A fallacy often found in marketing is the emphasis on quantitative. This can happen particularly in digital marketing when the focus is on measuring traffic to a website for example. Measuring how many people are visiting a website or social media channel without knowing how the business reflects in the minds of those visitors may deflate the value of a brand.
This spring I purchased a copy of Harvard Business Review magazine because the cover was dedicated to ‘building your brand.’ See one of the articles below, in which the authors talk about a problem you likely encounter: quantity (metrics) over quality (brand development). Marketing often focuses on, and the industry has supported, something called performance marketing. Because I offer digital marketing services, my ideas relate to online marketing. The HBR article stretches out to marketing beyond digital. Performance marketing in the digital realm would refer to ‘clicks’ and ‘impressions’ instead of the feeling your business leaves on your audience or a singular person. Yet according to the authors, “with the right metrics you can increase your return on [your metrics and how your audience perceives your brand].”
From Harvard Business Review IDEA IN BRIEF
See link to full article, below.
THE PROBLEM
“Marketers often worry that performance marketing and its focus on short-term sales is crowding out brand-building activities aimed at enhancing customer perception of their brand - and sometimes works against brand strategy.”
Lamens Terms: If you’re focused only or mostly on seeing higher numbers (ie traffic to your website or showing up on page one of search results), the integrity of your brand can be compromised in the process.
WHY IT HAPPENS
“Brand-building activities are typically measured using metrics that have no predictive or retrospective connection to financial returns.”
Lamen Terms: If you’re too focused on metrics you might lose money and currently there’s no way to measure this correlation.
THE SOLUTION
“To achieve performance-accountable brand building and brand-accountable performance marketing, firms need to upgrade their brand metrics in a way that allows the two to work together.”
Lamens Terms: Don’t ignore your brand.
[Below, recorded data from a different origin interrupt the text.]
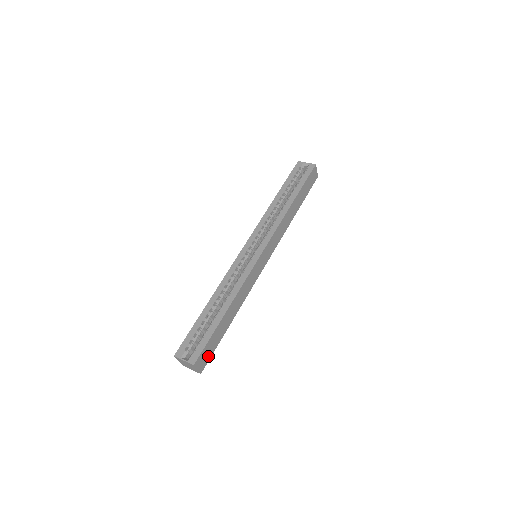
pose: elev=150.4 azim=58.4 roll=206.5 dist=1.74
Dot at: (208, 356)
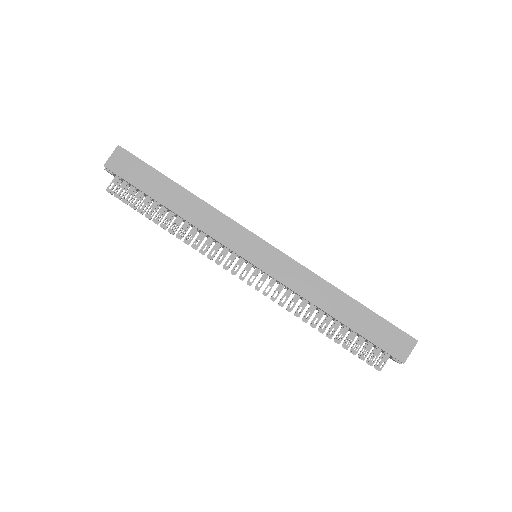
Dot at: (125, 172)
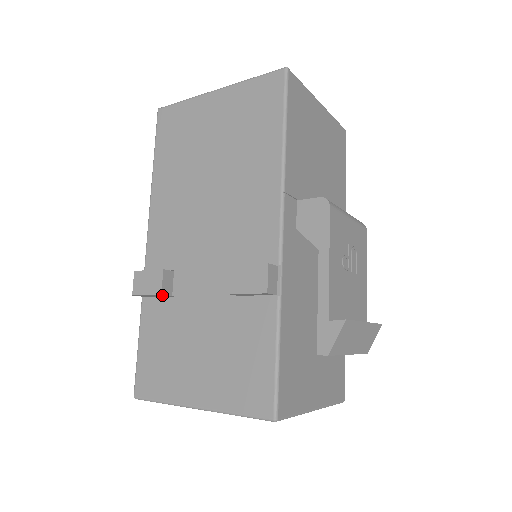
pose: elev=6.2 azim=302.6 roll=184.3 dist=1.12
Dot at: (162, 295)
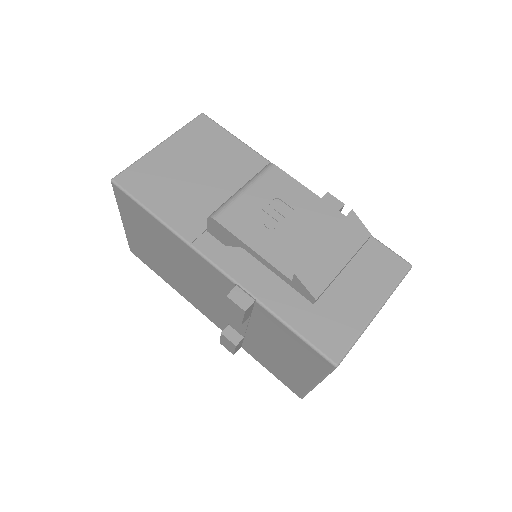
Dot at: (238, 344)
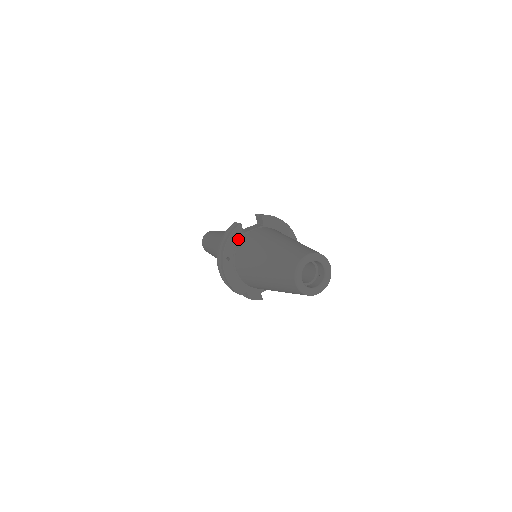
Since you’re reading this and are likely not an agency with tools to measure how the performance of metrics affect your bottom line, I do suggest trying to spend equal measure on brand building and equal measure on your metrics (search results, traffic, etc.) I provide an example below.
EXAMPLE
You want to improve where your website lands in search results. That’s to say you’re interested in improving your site’s SEO. And you’ve heard that if you add content to your site regularly, by blogging, for example, you can improve your SEO (a metric).
You were also told, or have learned that you need to lace your content with long-tail and short-tail keywords, broad match keywords, use H1 tags, etc.
You can and should also add links to third parties, plus include images for engagement. You need your post to be long - like 500-2000 words.
Equipped with this knowledge you begin to write with intention. The intent is to use all the above and increase your metrics in SEO.
But this content may and likely will miss a critical piece: Your audience. And how they perceive the value of your brand. You may not have included or thought about how your audience will respond to the content. You may not have thought about whether or not the voice of the content is strong or weak if the keywords weigh down the message or make the reading too clunky and maybe even uninteresting. Because the above actions focus on performance marketing, not on brand building.
The HBR piece, linked below, points out that for the last 20 years, performance marketing has been the dominant approach that companies use to connect with customers. Think about it this way: the internet is a bit of a mess. I’m willing to bet that when performing a swift search, you don’t trust most of the information you find, and feel that most of what you discover is a bit stale, irrelevant, and maybe shallow as opposed to in-depth. That’s in part because most content is curated online with performance marketing in mind. A lot of content is more concerned with showing up first in search results, for example than interested in the quality of the information and how it reflects on the brand.
PIVOTING
When looking for quality online, one of the places I’ve really come to love is Substack. I can pay my favorite specialist a small token ($5-6 a month on average) for direct access to their writing. I pay Emily Oster of Parent Data because I’m a new mom, and I pay Katy Hessel of the Great Women Artists because I love art. I do wish they had their own website where they could drive traffic. But I do find comfort in directly paying these specialists for quality content.
One of the dynamics that unfolds on Substack is the immediate monetary return on quality content. An individual is paid per subscriber for (more) access. This format exists in large news media, and from what I understand, Substack is a direct result of the phenomenon that is ‘paid media.’
I don’t intend to divert from the topic of this post. However, the takeaway can be this: as an audience member, do your best to create quality content. In addition to using tools that support positive metrics.
Over time you will be able to watch your analytics (metrics) to see which content receives more engagement, and which content leads to conversions. Some content can have actions within that translate to a direct buy, for example. Which content draws repeat views?
Your brand matters. People care what you make. Measuring the direct correlation between how many clicks for example impact your brand quality will be difficult to achieve for some time. Much of brand building is about authenticity, intuition, and listening to your people. Using data, like Google Analytics is a nice tool for support.